Dean Ulla Wewer from the Faculty of Health and Medical Sciences, University of Copenhagen, says: “I am proud of welcoming an internationally strong profile like Ken Arnold. I am greatly looking forward to working with him, and I am extremely pleased that both the University of Copenhagen and the city of Copenhagen stand to benefit from his extensive experience and visionary approaches to research and science communication.”

Arnold will combine the role of Creative Director of Medical Museion with a new position as Creative Director at the Wellcome Trust from Spring 2016, focussed on evolving the cultural activities of Wellcome Collection beyond London, developing international and national projects across exhibitions, tours, live events, publications, digital and broadcast platforms.

Media contact

Tim Morley Senior Media Officer T 020 7611 8612 E t.morley@wellcome.ac.uk

 

NOTES TO EDITORS

About Medical Museion

Medical Museion is a combined museum and research unit at the University of Copenhagen. It was founded on a private initiative in 1907 to mark the 50th anniversary of the Danish Medical Association. Medical Museion has one of the biggest and richest historical collections of medical artefacts in Europe. The collections contain 150,000 — 250,000 artefacts and a large image collection, a document archive, and a historical book collection. The current exhibition – The Body Collected – opened May 2015.

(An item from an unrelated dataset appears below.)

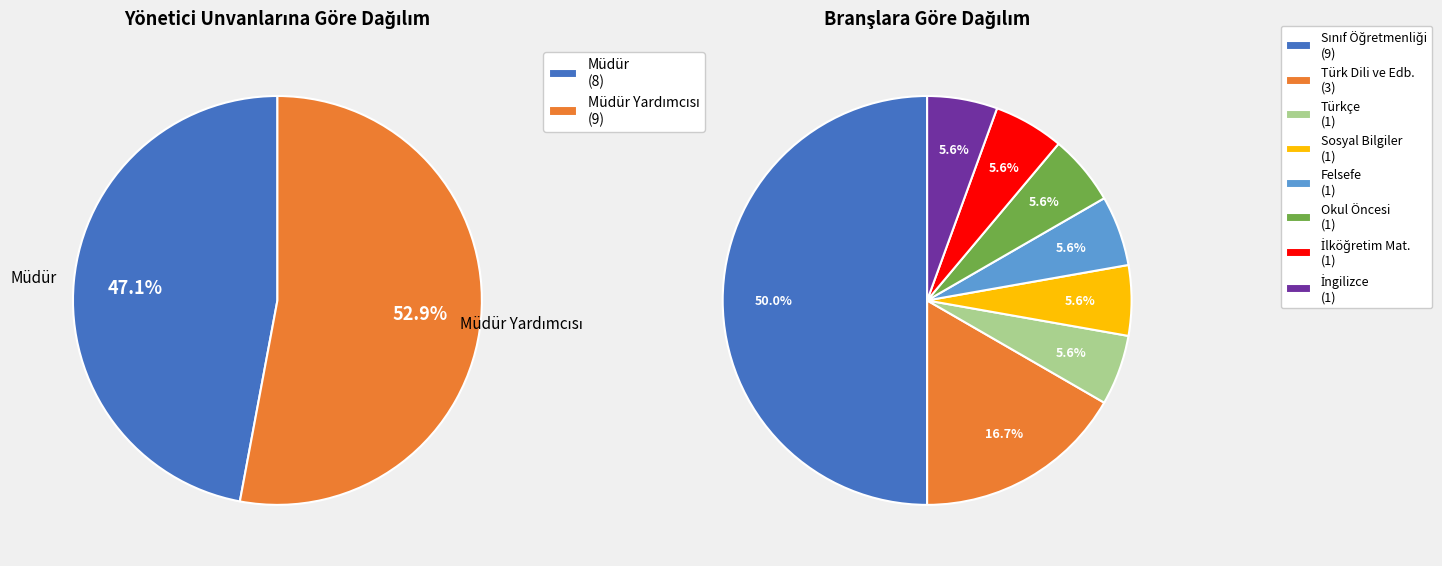

To the nearest percent, what is the average slice percentage?

50%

The focus of Medical Museion’s research programme is medical history, medical humanities, medical science communication and medical museology. The museum has currently about 15 researchers, including PhD students, attached to it.

About Ken Arnold

Ken Arnold directs the programmes at Wellcome Collection – a public venue opened in 2007 that explores the connections between medicine, art and life. He set up and leads a team that runs this internationally acclaimed venue, which embodies much of his vision for a culturally inspired public engagement with medicine and wellbeing. A highly innovative, popular and overwhelmingly acclaimed initiative, it currently attracts over half a million visits per year.

Wellcome Collection is the culmination of almost 20 years of public engagement work that he has undertaken at the Wellcome Trust, where he has run a variety of exhibitions, events and arts initiatives, including an exhibition at the V&A, a gallery at the Science Museum devoted to exploring medicine in context and the landmark exhibition ‘Medicine Man: the Forgotten Museum of Henry Wellcome’ staged at the British Museum in 2003.

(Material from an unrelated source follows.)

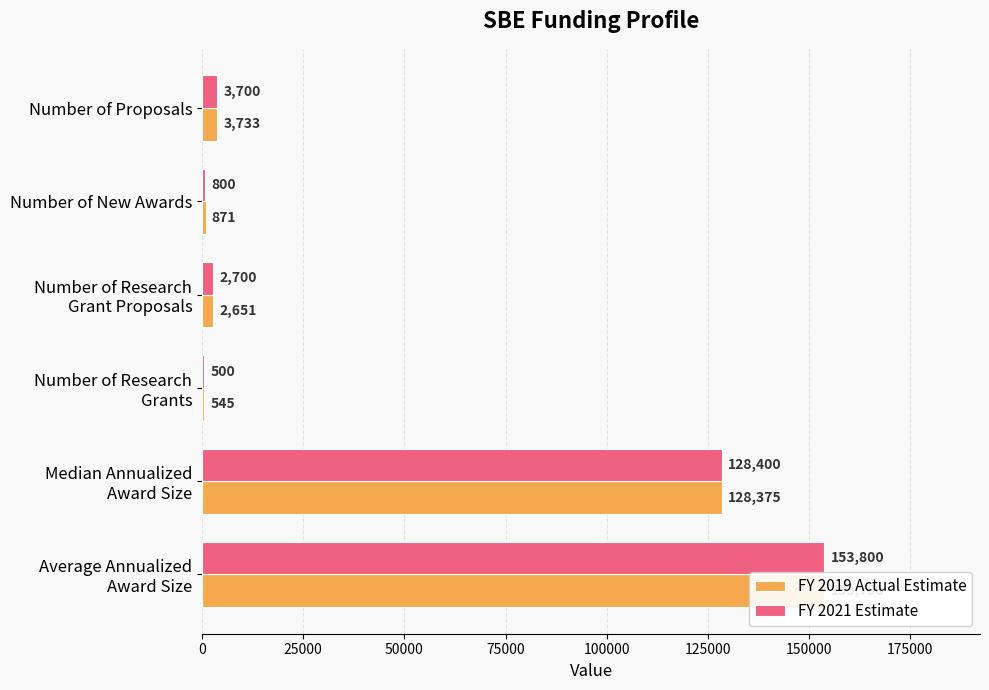

Reading left to right, what are all the values shown in this chart?

FY 2019 Actual Estimate: 3733	871	2651	545	128375	153798
FY 2021 Estimate: 3700	800	2700	500	128400	153800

Ken gained a B.A. in Natural Sciences at Cambridge University and a Ph.D. in the history of science from Princeton University. He regularly writes and lectures on the culture of museums past and present and on contemporary relations between the arts and sciences. He was a visiting professor at Copenhagen University in the summers of 2010 and 2012, and has served as a Research Associate at the Museums Association. In 2011 he was awarded the RSA Bicentenary medal for services to design and society. He is a director, trustee and advisor on numerous bodies and committees.

About Wellcome Collection

Wellcome Collection is the free visitor destination for the incurably curious. Located at 183 Euston Road, London, it explores the connections between medicine, life and art in the past, present and future. The newly expanded venue offers visitors contemporary and historic exhibitions and collections, lively public events, the world-renowned Wellcome Library, a café, shop, restaurant and conference facilities as well as publications, tours, a book prize, international and digital projects.

Wellcome Collection is part of the Wellcome Trust, a global charitable foundation dedicated to improving health. We provide more than £700 million a year to support bright minds in science, the humanities and the social sciences, as well as education, public engagement and the application of research to medicine.